=== Material for the task ===
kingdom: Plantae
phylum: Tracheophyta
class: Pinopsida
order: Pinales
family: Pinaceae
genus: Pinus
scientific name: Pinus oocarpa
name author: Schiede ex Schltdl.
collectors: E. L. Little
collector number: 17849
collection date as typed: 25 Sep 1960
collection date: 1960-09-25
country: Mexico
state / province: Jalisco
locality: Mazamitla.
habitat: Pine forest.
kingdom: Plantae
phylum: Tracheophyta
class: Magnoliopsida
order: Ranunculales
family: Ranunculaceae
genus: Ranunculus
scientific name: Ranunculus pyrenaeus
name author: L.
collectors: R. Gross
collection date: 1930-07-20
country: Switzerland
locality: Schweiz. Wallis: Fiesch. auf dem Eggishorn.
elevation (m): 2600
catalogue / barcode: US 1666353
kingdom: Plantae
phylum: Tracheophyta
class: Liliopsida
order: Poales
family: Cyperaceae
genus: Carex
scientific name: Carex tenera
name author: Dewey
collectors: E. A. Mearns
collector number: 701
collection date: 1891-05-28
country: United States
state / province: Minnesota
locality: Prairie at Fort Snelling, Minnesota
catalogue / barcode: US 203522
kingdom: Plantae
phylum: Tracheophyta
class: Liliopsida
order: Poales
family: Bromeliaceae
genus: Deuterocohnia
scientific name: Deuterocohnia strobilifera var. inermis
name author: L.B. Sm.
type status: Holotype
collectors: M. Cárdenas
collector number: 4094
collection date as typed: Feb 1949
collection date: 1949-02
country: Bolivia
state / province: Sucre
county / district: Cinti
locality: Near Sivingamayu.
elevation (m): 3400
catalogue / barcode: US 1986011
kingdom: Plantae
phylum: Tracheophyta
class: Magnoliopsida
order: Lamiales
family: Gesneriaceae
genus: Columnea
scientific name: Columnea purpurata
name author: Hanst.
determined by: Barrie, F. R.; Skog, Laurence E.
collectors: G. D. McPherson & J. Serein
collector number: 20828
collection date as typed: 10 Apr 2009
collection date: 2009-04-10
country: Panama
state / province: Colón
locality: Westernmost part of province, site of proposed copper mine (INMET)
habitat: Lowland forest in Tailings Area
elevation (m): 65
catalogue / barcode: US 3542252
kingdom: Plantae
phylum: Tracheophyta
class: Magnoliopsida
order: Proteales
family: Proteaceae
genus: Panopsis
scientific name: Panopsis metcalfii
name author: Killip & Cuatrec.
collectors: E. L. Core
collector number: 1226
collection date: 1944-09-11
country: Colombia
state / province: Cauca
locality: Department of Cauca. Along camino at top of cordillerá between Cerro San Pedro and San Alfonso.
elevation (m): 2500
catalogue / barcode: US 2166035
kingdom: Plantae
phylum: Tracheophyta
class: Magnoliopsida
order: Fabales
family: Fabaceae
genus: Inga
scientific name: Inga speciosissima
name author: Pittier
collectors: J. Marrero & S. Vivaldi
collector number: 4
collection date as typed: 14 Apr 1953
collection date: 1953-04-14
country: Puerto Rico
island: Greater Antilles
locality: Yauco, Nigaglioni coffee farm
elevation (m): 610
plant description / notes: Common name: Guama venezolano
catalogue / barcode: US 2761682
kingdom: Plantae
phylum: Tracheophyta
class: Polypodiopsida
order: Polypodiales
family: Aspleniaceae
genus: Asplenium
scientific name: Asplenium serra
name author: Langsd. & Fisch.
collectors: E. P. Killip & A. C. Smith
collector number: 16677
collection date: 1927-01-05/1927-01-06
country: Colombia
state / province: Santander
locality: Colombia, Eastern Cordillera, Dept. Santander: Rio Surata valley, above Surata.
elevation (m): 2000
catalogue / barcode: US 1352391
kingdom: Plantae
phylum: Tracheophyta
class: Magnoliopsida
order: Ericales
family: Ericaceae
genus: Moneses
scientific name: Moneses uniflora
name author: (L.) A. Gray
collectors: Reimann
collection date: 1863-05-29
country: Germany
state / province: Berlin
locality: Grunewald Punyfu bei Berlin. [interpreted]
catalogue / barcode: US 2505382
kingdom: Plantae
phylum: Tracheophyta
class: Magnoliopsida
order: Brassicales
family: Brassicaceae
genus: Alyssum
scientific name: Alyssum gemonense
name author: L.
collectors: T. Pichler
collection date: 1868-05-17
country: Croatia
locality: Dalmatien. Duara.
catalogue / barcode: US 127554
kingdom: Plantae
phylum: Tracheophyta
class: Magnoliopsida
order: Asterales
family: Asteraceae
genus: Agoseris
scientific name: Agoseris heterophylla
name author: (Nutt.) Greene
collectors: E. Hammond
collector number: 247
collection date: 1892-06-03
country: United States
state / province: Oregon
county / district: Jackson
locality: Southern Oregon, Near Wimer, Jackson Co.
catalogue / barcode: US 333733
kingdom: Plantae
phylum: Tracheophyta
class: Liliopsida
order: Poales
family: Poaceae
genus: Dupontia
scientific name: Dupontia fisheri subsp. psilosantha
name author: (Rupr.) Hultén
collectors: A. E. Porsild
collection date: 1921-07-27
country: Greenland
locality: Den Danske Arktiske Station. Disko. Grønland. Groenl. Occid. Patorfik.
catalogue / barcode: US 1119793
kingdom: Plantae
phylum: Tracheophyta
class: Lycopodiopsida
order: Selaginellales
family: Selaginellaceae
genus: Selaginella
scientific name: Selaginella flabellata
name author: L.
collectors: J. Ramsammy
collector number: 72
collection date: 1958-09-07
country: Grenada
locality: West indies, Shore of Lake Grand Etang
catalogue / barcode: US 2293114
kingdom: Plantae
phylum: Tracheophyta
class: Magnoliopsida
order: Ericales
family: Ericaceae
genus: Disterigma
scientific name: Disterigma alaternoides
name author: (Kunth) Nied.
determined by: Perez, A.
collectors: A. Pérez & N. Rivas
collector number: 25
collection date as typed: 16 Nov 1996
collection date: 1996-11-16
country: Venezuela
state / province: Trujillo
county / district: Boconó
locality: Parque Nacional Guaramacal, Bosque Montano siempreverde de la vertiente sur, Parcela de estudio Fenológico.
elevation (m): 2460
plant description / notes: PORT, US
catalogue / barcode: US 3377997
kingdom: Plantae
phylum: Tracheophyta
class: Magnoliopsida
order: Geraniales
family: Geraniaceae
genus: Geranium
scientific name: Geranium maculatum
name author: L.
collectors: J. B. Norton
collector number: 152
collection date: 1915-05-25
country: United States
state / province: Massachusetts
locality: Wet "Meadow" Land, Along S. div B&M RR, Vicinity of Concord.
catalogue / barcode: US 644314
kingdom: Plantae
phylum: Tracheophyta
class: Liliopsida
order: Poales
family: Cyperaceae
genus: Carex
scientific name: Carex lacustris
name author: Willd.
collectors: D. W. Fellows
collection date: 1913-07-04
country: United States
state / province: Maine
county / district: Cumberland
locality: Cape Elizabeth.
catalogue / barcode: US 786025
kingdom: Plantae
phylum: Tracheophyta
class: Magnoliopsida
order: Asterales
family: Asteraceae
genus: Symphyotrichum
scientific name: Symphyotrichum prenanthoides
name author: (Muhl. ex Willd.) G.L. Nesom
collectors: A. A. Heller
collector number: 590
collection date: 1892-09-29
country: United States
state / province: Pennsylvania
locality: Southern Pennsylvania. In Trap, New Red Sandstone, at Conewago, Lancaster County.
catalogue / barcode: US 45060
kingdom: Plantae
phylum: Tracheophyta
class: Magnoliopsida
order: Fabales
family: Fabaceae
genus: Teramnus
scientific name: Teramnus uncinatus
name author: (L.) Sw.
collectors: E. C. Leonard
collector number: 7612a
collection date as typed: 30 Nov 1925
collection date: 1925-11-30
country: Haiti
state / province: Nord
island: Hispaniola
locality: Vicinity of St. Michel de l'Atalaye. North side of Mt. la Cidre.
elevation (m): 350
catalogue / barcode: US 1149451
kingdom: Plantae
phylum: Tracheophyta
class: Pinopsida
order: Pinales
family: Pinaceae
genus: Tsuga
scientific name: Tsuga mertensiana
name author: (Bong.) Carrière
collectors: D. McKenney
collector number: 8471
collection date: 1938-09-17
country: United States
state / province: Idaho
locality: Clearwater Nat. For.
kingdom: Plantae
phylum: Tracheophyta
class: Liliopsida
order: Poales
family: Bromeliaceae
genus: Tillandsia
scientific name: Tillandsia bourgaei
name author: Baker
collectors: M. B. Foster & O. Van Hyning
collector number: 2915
===
**Written instruction**
Rewrite the entries from the line that contains "name author: Pittier" through the line that contains "scientific name: Asplenium serra", replacing "locality" with "site" and leaving everything else unchanged.

**Reply**
name author: Pittier
collectors: J. Marrero & S. Vivaldi
collector number: 4
collection date as typed: 14 Apr 1953
collection date: 1953-04-14
country: Puerto Rico
island: Greater Antilles
site: Yauco, Nigaglioni coffee farm
elevation (m): 610
plant description / notes: Common name: Guama venezolano
catalogue / barcode: US 2761682
kingdom: Plantae
phylum: Tracheophyta
class: Polypodiopsida
order: Polypodiales
family: Aspleniaceae
genus: Asplenium
scientific name: Asplenium serra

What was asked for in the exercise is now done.